■ RECORD SET
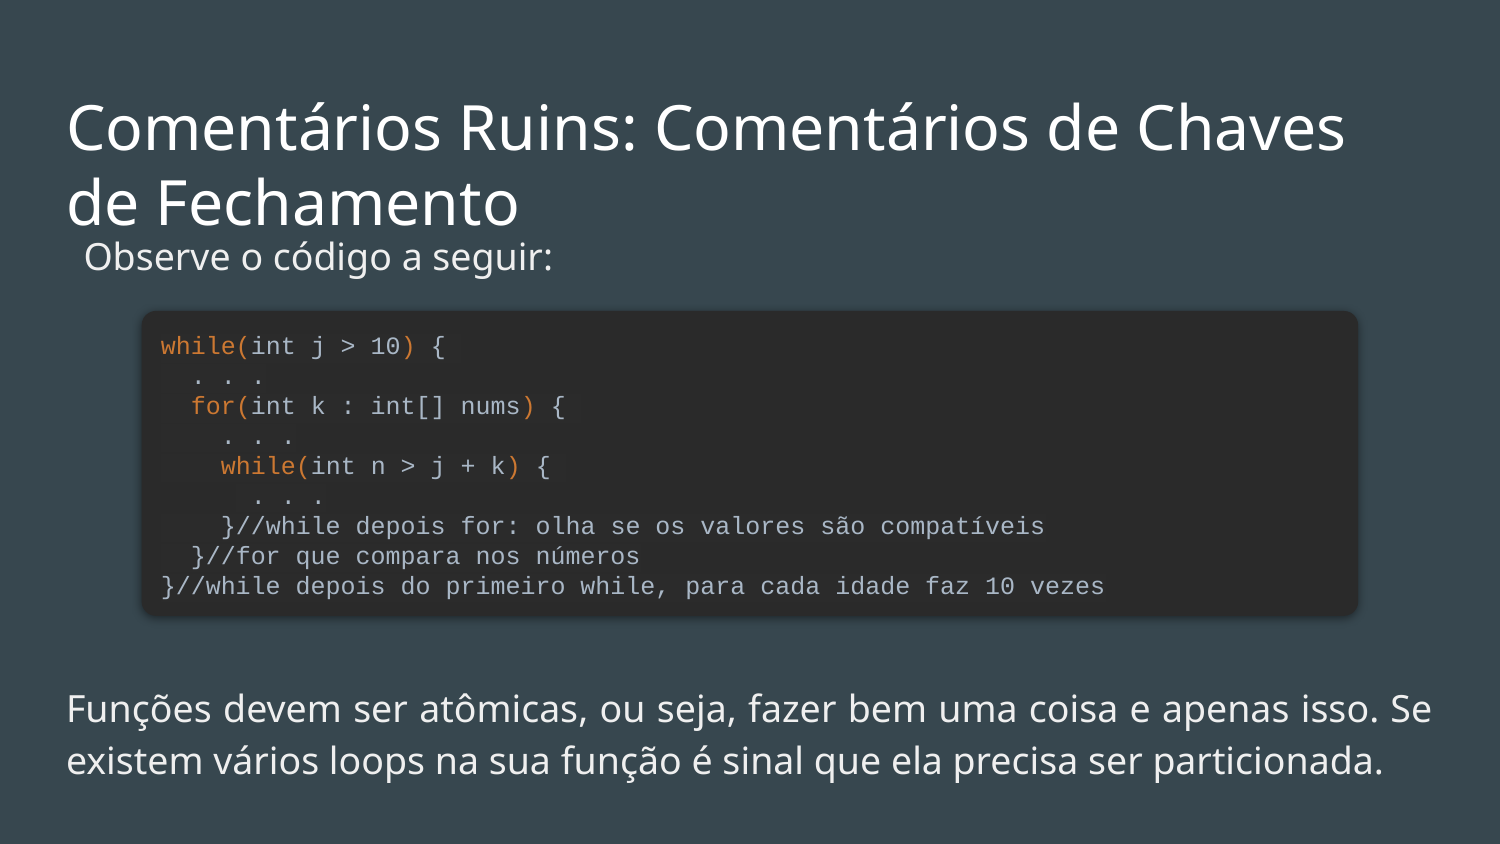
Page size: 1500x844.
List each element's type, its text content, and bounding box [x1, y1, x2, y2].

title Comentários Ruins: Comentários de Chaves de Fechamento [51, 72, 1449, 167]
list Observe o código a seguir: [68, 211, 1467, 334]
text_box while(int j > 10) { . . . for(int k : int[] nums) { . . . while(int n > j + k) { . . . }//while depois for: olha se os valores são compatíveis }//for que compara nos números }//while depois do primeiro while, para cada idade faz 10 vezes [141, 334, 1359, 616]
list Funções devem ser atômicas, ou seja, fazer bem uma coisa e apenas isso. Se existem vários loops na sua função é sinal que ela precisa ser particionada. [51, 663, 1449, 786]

■ TASK ITEM
Your answer must be an exact copy of the records above, with no pictures included.

■ EXERCISE SOLUTION
Page size: 1500x844.
List each element's type, its text content, and bounding box [x1, y1, x2, y2].

title Comentários Ruins: Comentários de Chaves de Fechamento [51, 72, 1449, 167]
list Observe o código a seguir: [68, 211, 1467, 334]
text_box while(int j > 10) { . . . for(int k : int[] nums) { . . . while(int n > j + k) { . . . }//while depois for: olha se os valores são compatíveis }//for que compara nos números }//while depois do primeiro while, para cada idade faz 10 vezes [141, 334, 1359, 616]
list Funções devem ser atômicas, ou seja, fazer bem uma coisa e apenas isso. Se existem vários loops na sua função é sinal que ela precisa ser particionada. [51, 663, 1449, 786]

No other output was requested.